Reading paced along with Dean’s rush cross country, and we end up in Mexico, and with a clearer view of Dean although I still don’t feel my perception of Sal Paradise is complete.
Sal does find love back in the East; Dean’s brain is fried, and Kerouac let’s us wonder what becomes of the two after these crazy years spent moving. For I think the act of moving is more important than the country covered or the people met. Dean is one of those people you want to like you. He’s charismatic and yet repulsive in his devil-may-care audacity. He lives for himself, to experience whatever he wants. He’s fascinating because he doesn’t follow the rules and has learned how to get away with it. He doesn’t care what people think of him in general, but he does depend strongly on his own charm to hold onto the friends that help him through his life. He’s a winner; he’s a loser. It all depends upon where you are at at the time.
Another thing that made me react perhaps a bit priggishly to this is that having just recently read A Clockwork Orange, I’m not real sympathetic to youth who uses that wondrous natural power of the age itself to destruction and harm in selfish motive.

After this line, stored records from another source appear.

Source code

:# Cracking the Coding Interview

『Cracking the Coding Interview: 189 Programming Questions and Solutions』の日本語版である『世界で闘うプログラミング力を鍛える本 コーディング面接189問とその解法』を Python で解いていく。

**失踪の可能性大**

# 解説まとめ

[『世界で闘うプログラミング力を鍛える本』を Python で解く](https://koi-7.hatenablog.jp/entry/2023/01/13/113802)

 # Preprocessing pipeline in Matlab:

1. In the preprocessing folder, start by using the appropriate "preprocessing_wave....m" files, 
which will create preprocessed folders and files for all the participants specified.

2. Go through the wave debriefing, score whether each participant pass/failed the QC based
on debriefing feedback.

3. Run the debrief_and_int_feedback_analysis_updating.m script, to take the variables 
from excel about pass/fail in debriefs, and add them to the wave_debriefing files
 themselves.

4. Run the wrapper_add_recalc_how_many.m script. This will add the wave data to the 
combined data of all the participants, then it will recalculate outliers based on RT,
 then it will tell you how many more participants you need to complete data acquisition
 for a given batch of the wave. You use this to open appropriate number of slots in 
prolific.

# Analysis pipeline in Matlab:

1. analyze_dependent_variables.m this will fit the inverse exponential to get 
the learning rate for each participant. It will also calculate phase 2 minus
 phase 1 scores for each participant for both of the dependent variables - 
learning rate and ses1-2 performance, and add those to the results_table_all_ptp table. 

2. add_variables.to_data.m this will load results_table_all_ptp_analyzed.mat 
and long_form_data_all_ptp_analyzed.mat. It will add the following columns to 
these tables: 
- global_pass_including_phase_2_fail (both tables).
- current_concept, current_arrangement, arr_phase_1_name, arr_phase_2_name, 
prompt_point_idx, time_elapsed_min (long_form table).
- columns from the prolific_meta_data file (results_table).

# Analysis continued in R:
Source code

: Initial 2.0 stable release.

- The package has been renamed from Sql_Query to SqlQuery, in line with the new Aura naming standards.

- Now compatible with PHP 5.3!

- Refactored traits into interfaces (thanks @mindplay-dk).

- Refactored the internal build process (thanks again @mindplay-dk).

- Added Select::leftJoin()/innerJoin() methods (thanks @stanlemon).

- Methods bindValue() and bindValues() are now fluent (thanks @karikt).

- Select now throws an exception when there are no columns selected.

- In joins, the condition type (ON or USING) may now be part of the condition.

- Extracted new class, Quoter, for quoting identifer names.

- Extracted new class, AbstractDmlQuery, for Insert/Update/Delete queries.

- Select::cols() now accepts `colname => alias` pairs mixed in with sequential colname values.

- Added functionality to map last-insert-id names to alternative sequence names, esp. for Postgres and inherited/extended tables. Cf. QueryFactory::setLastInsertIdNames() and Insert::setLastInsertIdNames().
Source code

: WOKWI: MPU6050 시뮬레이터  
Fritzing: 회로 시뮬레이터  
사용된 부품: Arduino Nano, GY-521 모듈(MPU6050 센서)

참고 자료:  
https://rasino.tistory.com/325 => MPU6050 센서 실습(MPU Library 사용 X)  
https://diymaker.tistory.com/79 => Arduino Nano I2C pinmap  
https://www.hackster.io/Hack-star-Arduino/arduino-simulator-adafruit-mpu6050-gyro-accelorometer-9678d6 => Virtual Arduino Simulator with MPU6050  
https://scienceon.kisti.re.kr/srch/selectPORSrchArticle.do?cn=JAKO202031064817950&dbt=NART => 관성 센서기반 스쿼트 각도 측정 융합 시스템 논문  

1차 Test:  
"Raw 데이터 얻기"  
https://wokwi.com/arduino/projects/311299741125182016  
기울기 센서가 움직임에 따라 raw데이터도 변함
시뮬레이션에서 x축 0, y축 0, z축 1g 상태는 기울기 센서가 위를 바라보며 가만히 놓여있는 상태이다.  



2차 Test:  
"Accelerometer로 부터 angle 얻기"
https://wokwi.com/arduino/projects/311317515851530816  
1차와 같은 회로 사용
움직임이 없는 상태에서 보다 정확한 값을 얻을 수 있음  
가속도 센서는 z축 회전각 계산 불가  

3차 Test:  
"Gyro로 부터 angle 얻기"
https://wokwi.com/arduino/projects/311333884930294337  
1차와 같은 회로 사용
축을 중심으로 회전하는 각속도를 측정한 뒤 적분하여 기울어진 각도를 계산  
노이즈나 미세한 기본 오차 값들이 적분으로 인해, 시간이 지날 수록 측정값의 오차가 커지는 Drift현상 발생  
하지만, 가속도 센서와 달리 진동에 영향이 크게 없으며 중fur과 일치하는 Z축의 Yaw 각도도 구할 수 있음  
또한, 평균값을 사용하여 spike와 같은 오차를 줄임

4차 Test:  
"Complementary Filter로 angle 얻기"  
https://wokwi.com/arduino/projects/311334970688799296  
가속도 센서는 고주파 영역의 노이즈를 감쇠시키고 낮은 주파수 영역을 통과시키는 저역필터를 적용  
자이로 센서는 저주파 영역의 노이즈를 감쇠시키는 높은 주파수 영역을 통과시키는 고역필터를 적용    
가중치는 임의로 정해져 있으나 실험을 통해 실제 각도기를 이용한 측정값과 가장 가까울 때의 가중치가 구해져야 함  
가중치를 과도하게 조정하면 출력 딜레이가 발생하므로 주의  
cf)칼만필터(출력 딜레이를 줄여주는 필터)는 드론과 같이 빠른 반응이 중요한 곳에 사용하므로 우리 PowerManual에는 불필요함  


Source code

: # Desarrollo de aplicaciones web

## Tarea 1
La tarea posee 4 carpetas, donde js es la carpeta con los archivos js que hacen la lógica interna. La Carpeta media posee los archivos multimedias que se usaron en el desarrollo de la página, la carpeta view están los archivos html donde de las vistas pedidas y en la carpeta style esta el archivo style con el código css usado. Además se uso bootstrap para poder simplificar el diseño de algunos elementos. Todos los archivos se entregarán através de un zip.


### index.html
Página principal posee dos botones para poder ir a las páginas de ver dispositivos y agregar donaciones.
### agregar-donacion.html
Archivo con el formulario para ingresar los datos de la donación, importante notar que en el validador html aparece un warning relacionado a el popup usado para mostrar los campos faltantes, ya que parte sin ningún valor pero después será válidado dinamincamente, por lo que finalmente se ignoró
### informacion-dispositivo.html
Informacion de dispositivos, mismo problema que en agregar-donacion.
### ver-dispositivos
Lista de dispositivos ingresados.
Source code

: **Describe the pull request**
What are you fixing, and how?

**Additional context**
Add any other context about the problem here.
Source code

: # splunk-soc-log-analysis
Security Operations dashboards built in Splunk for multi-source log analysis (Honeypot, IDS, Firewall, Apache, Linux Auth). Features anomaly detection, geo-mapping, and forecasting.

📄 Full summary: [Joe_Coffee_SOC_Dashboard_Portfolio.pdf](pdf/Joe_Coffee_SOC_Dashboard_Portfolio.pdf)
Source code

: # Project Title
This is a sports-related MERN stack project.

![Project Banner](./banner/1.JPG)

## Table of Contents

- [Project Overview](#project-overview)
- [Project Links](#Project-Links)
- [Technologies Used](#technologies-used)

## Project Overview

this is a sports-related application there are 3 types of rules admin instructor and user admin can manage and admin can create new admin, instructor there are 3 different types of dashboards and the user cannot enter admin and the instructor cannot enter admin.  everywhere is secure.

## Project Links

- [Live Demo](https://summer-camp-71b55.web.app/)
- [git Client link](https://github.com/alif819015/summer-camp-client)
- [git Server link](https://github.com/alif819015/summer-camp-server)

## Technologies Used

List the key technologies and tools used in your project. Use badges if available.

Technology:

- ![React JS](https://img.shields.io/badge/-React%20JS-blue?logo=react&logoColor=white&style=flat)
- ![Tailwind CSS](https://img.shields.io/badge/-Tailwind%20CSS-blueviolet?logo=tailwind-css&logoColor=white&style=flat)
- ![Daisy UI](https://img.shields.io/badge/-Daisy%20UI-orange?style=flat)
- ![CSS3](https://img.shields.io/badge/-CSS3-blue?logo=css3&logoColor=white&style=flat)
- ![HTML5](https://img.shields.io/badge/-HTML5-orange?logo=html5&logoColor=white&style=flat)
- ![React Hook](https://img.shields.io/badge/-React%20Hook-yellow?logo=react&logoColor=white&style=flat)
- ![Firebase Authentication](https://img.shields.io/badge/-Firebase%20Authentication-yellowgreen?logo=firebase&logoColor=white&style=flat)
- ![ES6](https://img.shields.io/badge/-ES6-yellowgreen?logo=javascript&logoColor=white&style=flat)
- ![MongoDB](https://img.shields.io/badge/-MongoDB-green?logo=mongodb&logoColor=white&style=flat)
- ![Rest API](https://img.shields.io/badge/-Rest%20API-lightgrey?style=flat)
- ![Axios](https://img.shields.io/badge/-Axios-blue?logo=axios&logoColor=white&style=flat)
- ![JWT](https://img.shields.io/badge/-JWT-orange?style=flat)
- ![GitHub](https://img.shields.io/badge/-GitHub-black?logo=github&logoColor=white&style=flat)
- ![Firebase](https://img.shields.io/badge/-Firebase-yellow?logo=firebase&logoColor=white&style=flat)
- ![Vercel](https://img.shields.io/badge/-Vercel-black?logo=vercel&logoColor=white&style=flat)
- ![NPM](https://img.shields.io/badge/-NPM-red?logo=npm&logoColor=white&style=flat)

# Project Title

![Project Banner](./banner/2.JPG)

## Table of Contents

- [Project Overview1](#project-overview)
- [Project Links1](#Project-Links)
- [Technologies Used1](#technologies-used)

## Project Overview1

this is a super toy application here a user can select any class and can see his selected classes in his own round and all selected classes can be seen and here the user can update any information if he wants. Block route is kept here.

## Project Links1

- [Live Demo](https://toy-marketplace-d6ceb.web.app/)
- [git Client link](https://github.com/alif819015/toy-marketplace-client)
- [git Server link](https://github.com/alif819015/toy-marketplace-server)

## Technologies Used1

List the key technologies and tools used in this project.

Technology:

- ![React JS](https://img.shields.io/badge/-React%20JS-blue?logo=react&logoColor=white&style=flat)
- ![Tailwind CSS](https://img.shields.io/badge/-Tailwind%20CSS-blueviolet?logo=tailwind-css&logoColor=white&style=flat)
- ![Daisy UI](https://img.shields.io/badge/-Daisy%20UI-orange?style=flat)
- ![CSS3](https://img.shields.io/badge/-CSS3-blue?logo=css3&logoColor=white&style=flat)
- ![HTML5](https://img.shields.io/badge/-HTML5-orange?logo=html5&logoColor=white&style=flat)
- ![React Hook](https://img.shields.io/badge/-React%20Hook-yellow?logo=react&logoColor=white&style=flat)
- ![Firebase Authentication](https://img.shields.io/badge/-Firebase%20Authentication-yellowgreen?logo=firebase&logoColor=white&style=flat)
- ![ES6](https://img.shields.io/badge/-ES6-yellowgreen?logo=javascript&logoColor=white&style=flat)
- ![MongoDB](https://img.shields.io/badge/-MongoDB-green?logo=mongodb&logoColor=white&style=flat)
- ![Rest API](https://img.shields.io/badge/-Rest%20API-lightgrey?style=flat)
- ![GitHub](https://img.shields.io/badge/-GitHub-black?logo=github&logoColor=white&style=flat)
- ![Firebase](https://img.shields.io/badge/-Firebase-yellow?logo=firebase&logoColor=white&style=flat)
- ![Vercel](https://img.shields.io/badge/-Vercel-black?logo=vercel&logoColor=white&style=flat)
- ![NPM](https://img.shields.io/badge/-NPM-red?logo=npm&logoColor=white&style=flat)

I’ve made many comments about Kerouac’s writing style, and while of course it’s better than a lot of other novels I’ve read, I don’t find it particularly well styled or skilled. It’s either genius at making us think he didn’t care enough to write it better, or he simply didn’t bother to do so. As mentioned, it’s almost a conversation with a pothead when you’re straight; it just won’t have the same impact.